In December 1982, I made my first yearlong trip to the Ramamani Iyengar Memorial Yoga Institute (RIMYI) in Pune, India. On the very first day of class, trying to hide from B.K.S. Iyengar’s intensity, I placed myself in the back of the room, then felt a bolt of lightning on my arm. Guruji, as he is affectionately called, moved me to the front row, dead center. As he instructed to jump the legs apart in preparation for standing postures, I was lost in thought of the man on the platform, no longer just a picture in a book. He boomed, “You! You are a beginner! You are looking up at the ceiling, instead of down into your soul!” It took me ten years to look up again. That year, I was also very fortunate to assist in RIMYI’s medical classes. While learning how to work with the students in these classes, Guruji corrected my teaching. “Use less words!” he exclaimed. I received a great whack on the back of my neck when he observed me allowing the students to move on when they hadn’t yet learned a point I was instructing. That day I learned to follow through with my teaching, and instruct and inspire students to do the same.  I have since made annual and extended journeys to study with the Iyengar's in Pune.
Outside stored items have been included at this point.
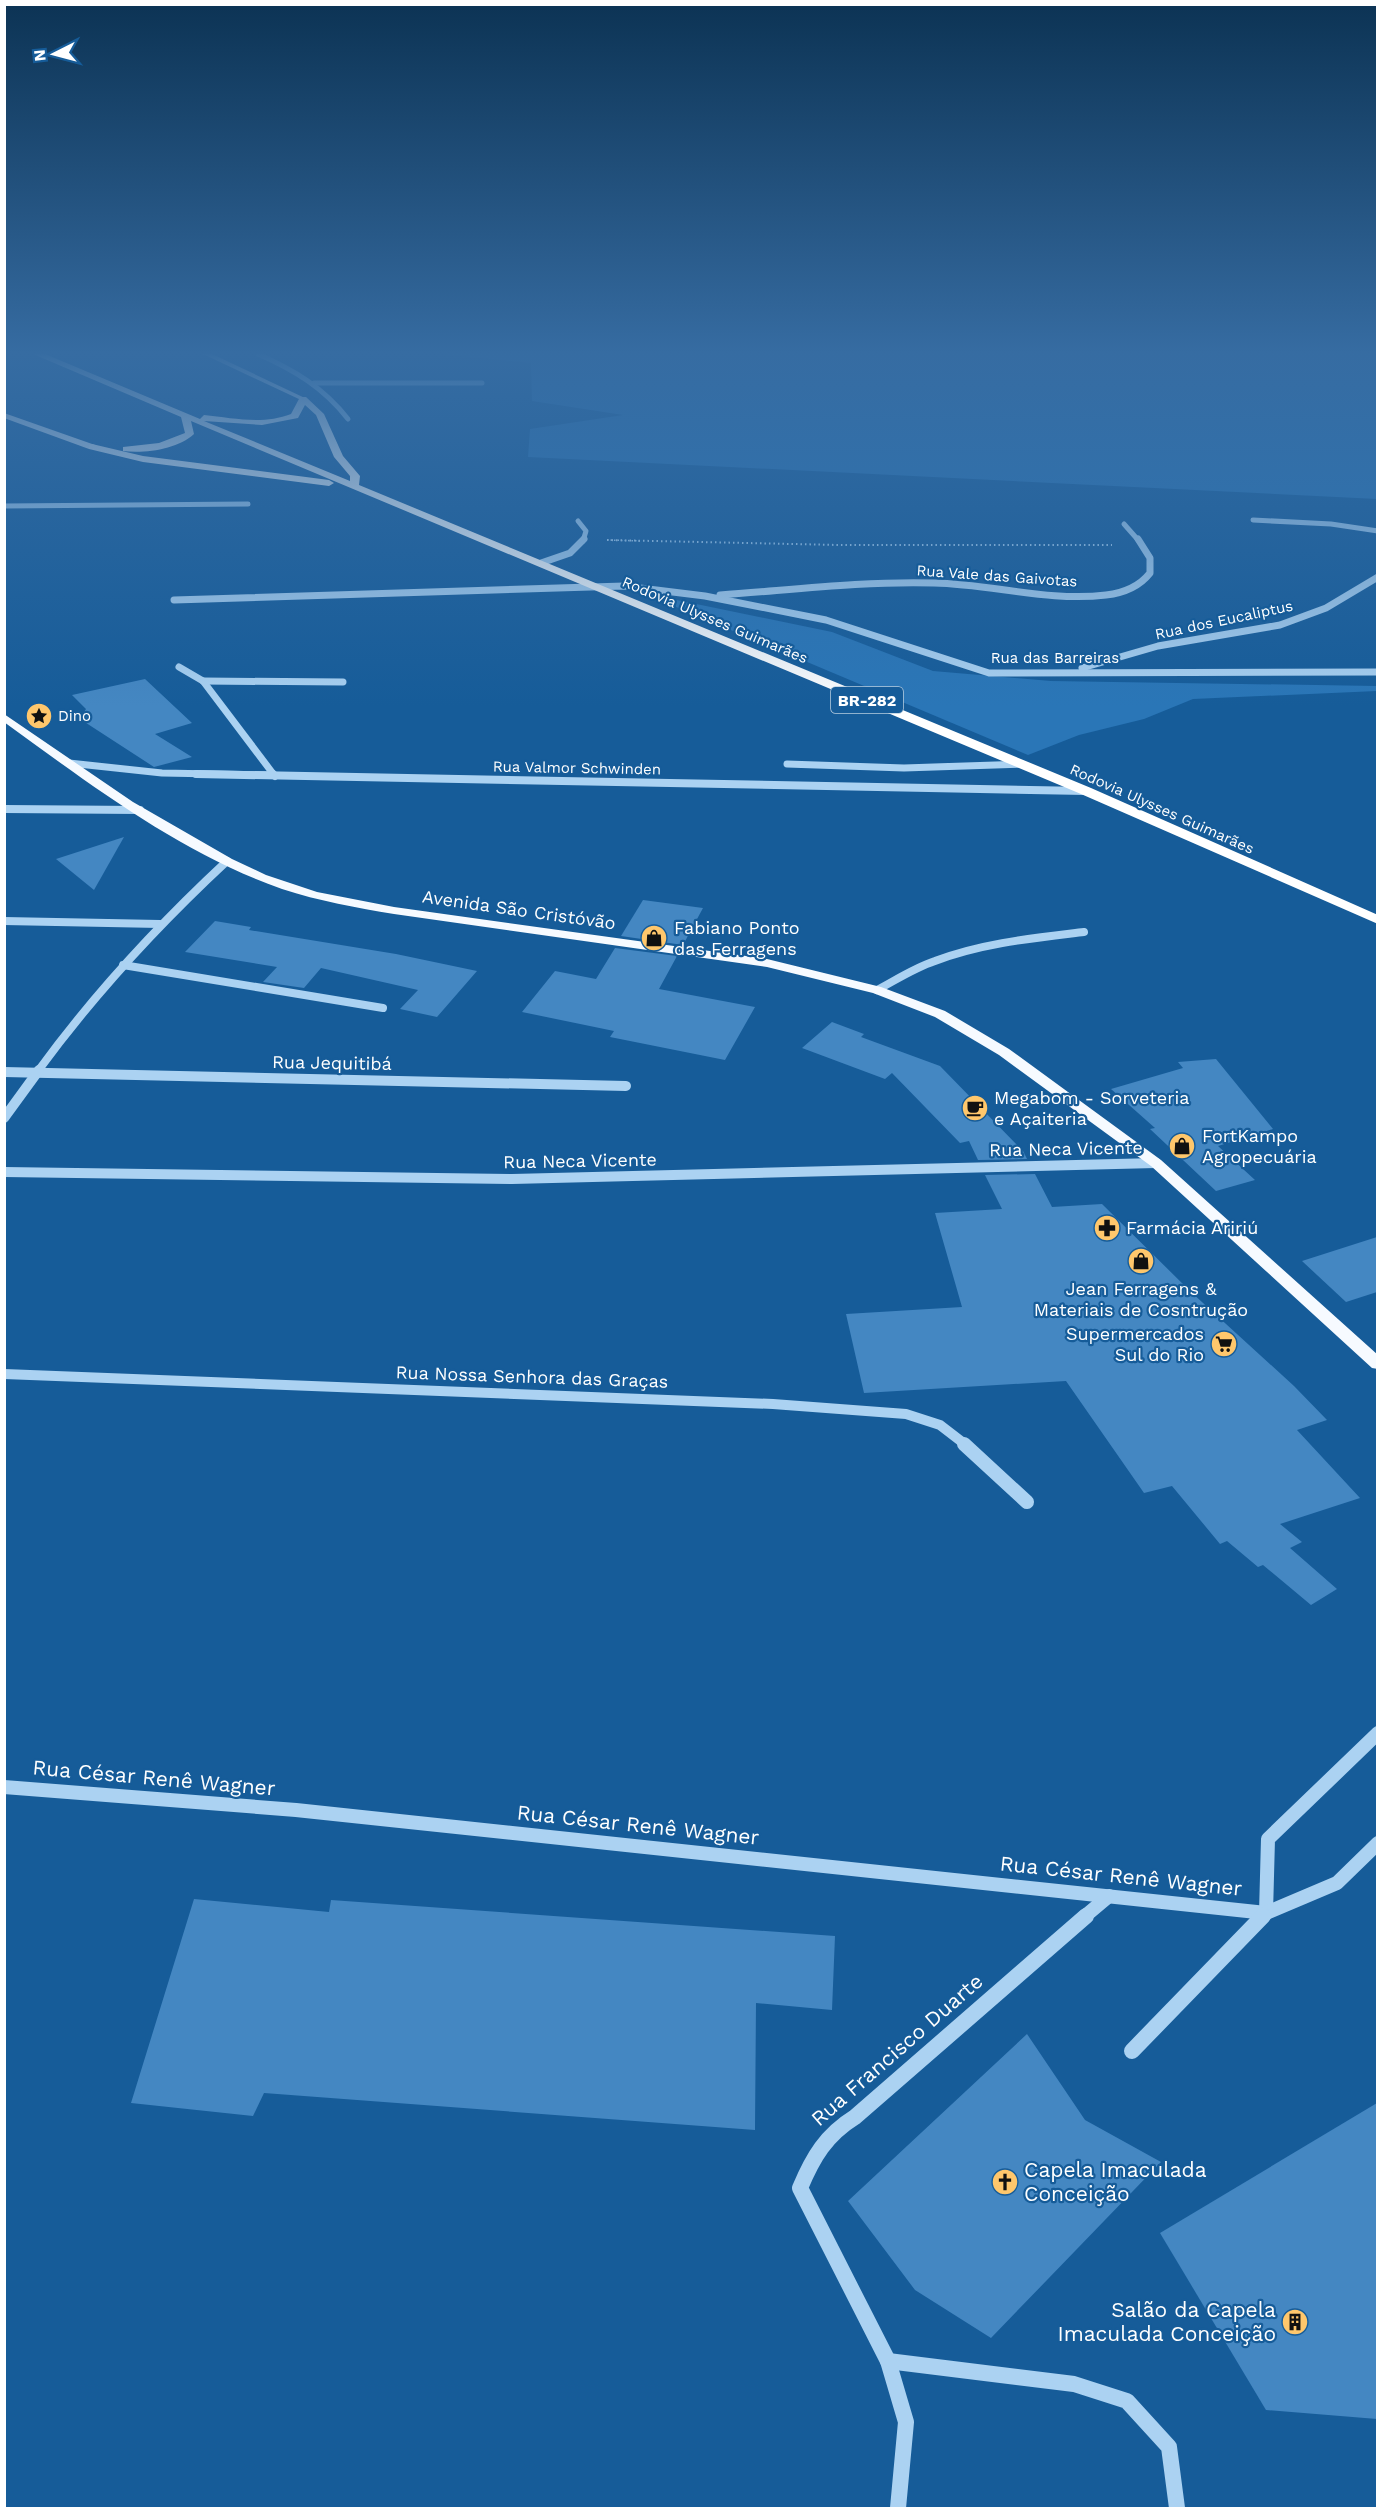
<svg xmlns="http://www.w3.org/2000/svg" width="1382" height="2513" font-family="'Work Sans',sans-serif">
<rect width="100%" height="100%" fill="#165c99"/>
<g fill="#2a76b7">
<path d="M441 354H1377V499L528 457 530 429 623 415 532 401 531 363Z"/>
<path d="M643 593 832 632 933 671 1051 681 1377 686V691L1193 699 1144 719 1079 735 1028 755Z"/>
</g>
<g fill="#4487c2">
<path d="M145 679 192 723 155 734 192 757 154 767 80 719 86 709 72 695Z"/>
<path d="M124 837 94 890 56 859Z"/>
<path d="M643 900 703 908 683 945 621 936Z"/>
<path d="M215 921 251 927 249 930 396 954 477 971 437 1017 400 1009 418 990 321 968 304 988 263 982 277 967 185 952Z"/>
<path d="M615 948 677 956 659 989 755 1007 725 1060 610 1037 614 1031 522 1012 555 971 596 979Z"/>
<path d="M832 1022 864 1034 861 1037 940 1066 1023 1151 1027 1159 978 1160 969 1141 960 1143 892 1073 885 1079 802 1048Z"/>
<path d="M1216 1059 1273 1129 1218 1146 1255 1180 1216 1191 1150 1129 1155 1128 1111 1089 1183 1068 1178 1062Z"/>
<path d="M1035 1174 1052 1207 1102 1204 1191 1292 1294 1386 1327 1420 1297 1430 1360 1498 1280 1524 1302 1542 1290 1548 1337 1589 1311 1605 1263 1565 1258 1567 1227 1541 1220 1544 1172 1486 1144 1493 1066 1381 864 1393 846 1314 962 1307 935 1213 1002 1209 985 1175Z"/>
<path d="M1377 1237V1292L1346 1302 1302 1261Z"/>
<path d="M194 1899 329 1912 331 1900 835 1936 832 2010 756 2003 755 2130 264 2093 253 2116 131 2103Z"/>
<path d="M1027 2034 1085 2120 1161 2162 991 2338 915 2290 848 2201Z"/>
<path d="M1377 2103V2419L1266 2410 1160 2233Z"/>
</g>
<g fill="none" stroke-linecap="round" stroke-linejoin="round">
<path stroke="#abd2f2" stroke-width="1.5" stroke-dasharray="1.5 2" stroke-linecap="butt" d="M607 540 641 541"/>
<path stroke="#abd2f2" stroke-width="2" stroke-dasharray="1.5 3" stroke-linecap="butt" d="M607 540 839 545H1112"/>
<g stroke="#abd2f2" stroke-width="5">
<path d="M258 354C294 370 323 387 348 419"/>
<path d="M314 383H482"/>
<path d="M4 506 248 504"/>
<path d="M1253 520 1331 524 1378 531"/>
<path d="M578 521 586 531 583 541"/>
<path d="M1124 524 1139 541"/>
</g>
<g stroke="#abd2f2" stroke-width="7">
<path d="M541 563 570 553 584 539"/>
<path d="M720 595C791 590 862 581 934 583 991 584 1049 602 1106 595 1123 593 1139 587 1150 573V558L1138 539"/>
<path d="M174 600 624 586 705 596 826 620 989 673 1378 672"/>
<path d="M179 667 203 681 274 775"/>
<path d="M1082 668 1158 646 1280 625 1326 608 1378 577"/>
<path d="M203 681 343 682"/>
<path d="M69 763 162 773 273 775"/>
<path d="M787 764 904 768 1022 764"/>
</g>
<g stroke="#abd2f2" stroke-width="8">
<path d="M196 774 1086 791"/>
<path d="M273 774 275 776"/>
<path d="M4 809 140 810"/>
<path d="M4 921 160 924"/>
<path d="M123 965 383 1008"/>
<path d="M877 990C896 980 914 968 935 961 982 943 1034 938 1084 932"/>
<path d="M38 1071C95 993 156 927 227 861"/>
</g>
<g stroke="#abd2f2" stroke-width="10">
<path d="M4 1072 626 1086"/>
<path d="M4 1118 39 1070"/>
<path d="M4 1172 512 1179 1156 1163"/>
<path d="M4 1374 773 1404 906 1414 940 1425 966 1445"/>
</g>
<g stroke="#abd2f2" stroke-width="14">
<path d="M964 1444 1027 1502"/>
<path d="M4 1787 296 1810 1266 1913"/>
<path d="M1266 1913 1268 1839 1378 1733"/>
<path d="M1084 1917 1109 1896"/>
<path d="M1262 1917 1266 1913 1337 1883 1378 1843"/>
</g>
<g stroke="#abd2f2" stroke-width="16">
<path d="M1132 2051 1263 1916"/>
<path d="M888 2361 1074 2384 1127 2401 1169 2447 1177 2508"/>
<path d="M898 2508 906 2422 888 2361 800 2188C813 2157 826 2135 855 2117L1086 1916"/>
</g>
<g fill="#f6faff" fill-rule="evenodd">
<path d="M203 354H212L307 399 301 400Z"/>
<path d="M4 413 95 445 96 447 89 449 4 418Z"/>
<path d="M4 714 133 802 232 859 266 875 317 892 394 907 767 959 881 987 945 1011 1009 1049 1161 1160 1378 1355V1369L1372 1368 1151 1166 999 1055 935 1017 873 993 767 967 394 914C357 908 319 901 282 889 180 853 91 785 4 722Z"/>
</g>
<g fill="#fff" fill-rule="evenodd">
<path d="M33 354H45L200 419 204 415C233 418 263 425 291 414L300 397H306L324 414 343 456 360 476 359 485 1091 788 1378 915V924L1081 794 191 421 194 434C178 449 145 454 123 451V447L159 443 185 433 181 417ZM305 405 316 415 334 457 350 476V481L204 421 262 425 298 418Z"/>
<path d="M92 444 143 456 329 480 334 483 329 486 143 462 89 449V445Z"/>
</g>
</g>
<linearGradient id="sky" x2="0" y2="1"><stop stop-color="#0c3354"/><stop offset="0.5" stop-color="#366ca2"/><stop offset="1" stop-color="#366ca2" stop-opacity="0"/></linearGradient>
<rect width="1382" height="706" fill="url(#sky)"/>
<defs>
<symbol id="sight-disc" viewBox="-11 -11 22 22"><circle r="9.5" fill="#ffc76c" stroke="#165c99"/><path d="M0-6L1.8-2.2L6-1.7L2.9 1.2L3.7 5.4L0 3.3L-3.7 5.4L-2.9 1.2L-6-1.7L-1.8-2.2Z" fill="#111"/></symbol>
<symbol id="shop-disc" viewBox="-11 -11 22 22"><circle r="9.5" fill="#ffc76c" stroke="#165c99"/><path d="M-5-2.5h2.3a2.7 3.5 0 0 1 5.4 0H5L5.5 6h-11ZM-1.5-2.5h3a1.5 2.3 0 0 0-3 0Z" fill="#111"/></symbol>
<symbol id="cafe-disc" viewBox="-11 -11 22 22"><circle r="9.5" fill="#ffc76c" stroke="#165c99"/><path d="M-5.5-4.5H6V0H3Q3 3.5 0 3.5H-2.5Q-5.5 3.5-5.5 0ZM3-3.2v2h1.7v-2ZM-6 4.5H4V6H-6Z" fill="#111"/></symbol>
<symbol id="pharmacy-disc" viewBox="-11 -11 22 22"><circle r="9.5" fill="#ffc76c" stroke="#165c99"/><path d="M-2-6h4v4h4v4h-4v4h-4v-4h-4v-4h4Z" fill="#111"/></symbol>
<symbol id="supermarket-disc" viewBox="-11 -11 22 22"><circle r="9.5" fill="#ffc76c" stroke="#165c99"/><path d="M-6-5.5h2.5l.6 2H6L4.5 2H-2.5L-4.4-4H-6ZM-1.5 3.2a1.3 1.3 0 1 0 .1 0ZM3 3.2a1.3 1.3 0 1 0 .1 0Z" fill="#111"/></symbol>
<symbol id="church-disc" viewBox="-11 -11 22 22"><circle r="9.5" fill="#ffc76c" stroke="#165c99"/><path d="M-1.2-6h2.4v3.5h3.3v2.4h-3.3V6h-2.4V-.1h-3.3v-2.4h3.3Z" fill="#111"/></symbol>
<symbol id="building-disc" viewBox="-11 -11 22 22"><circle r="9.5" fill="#ffc76c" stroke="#165c99"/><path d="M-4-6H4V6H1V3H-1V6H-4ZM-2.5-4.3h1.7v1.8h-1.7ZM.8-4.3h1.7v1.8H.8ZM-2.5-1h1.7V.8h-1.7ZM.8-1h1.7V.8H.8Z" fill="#111"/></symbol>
</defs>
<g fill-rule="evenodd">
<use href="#sight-disc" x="24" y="701" width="30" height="30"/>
<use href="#shop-disc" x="639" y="923" width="30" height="30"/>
<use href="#cafe-disc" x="960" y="1093" width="30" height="30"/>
<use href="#shop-disc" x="1167" y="1131" width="30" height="30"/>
<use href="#pharmacy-disc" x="1092" y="1213" width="30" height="30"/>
<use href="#shop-disc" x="1126" y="1246" width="30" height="30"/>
<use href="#supermarket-disc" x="1209" y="1329" width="30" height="30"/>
<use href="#church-disc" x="990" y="2167" width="30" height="30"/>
<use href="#building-disc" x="1280" y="2307" width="30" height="30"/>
</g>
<g text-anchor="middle" stroke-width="4.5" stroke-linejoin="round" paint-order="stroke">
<g font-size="15" fill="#fff" stroke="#165c99">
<text transform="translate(997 576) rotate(4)" y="5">Rua Vale das Gaivotas</text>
<text transform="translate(715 620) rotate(23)" y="5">Rodovia Ulysses Guimarães</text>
<text transform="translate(1224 620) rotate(-12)" y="5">Rua dos Eucaliptus</text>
<text x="1055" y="663">Rua das Barreiras</text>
<text transform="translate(577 768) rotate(1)" y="5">Rua Valmor Schwinden</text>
<text transform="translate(1162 809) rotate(24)" y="5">Rodovia Ulysses Guimarães</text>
</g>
<g font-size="15" fill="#fff" stroke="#165c99" text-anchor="start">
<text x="58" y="721">Dino</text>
</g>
<rect fill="#165c99" stroke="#b9cee0" stroke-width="1.5" x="831" y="687" width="72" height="26" rx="4.5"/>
<g font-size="16" font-weight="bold" fill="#fff">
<text x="867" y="706">BR-282</text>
</g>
<g font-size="18" fill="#fff" stroke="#165c99">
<text transform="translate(519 910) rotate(8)" y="6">Avenida São Cristóvão</text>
<text transform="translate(332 1063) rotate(1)" y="6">Rua Jequitibá</text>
<text transform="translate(1066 1149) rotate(-1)" y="6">Rua Neca Vicente</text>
<text transform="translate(580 1161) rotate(-1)" y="6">Rua Neca Vicente</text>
<text transform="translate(532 1377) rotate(2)" y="6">Rua Nossa Senhora das Graças</text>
</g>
<g font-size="18" fill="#fff" stroke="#165c99" text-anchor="start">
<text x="674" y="934">Fabiano Ponto<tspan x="674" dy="21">das Ferragens</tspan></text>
<text x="994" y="1104">Megabom - Sorveteria<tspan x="994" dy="21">e Açaiteria</tspan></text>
<text x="1202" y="1142">FortKampo<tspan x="1202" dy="21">Agropecuária</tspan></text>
<text x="1126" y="1234">Farmácia Aririú</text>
<text x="1141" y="1295" text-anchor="middle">Jean Ferragens &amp;<tspan x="1141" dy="21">Materiais de Cosntrução</tspan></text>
<text x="1204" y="1340" text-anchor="end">Supermercados<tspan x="1204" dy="21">Sul do Rio</tspan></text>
</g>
<g font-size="21" fill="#fff" stroke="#165c99">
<text transform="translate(154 1778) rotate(5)" y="7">Rua César Renê Wagner</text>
<text transform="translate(638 1825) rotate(6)" y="7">Rua César Renê Wagner</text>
<text transform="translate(1121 1876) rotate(6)" y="7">Rua César Renê Wagner</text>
<text transform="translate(897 2050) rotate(-41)" y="7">Rua Francisco Duarte</text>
</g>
<g font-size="21" fill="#fff" stroke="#165c99" text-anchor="start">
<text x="1024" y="2177">Capela Imaculada<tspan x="1024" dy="24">Conceição</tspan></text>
<text x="1276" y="2317" text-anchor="end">Salão da Capela<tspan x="1276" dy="24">Imaculada Conceição</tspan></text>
</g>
</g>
<rect width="1382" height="2513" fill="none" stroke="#ffffff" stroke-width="12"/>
<g transform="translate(54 54) rotate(264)" stroke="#165c99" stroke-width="4.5" paint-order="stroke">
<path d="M0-4.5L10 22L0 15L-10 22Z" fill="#ffffff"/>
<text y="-9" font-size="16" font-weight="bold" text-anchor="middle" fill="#ffffff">N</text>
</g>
</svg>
Upon returning to Champaign-Urbana from that year of study in India, I began graduate school in Nutritional Sciences, continued teaching yoga in the community, and received an assistantship to teach yoga to undergraduate and graduate students. During a nine year period, I instructed over 3000 students, who were all required to evaluate me. This feedback was instructive and constructive, and I received excellent ratings from the students nine years in a row. I completed my doctoral degree in 1992, and worked in academics for one year until retiring from it, to focus more fully on yoga. In 1999, Guruji awarded me an Advanced 1 teaching certificate and granted permission to use his name for my center, Iyengar Yoga Champaign-Urbana (Illinois). Geeta S. Iyengar, Guruji’s daughter and accomplished yoga master, visited Champaign-Urbana in 2001. She blessed our center, taught asana and pranayama to over 200 students, and gave a lecture. In 2009, Guruji upgraded my certification level to Advanced 2. One time, after 33 years, he stated, “You are a very good practitioner!” Still, his next comments directed me towards room for my improvement. He was a Bhakti Yogacharya, a pure devoted preceptor who never stopped giving and never gave up.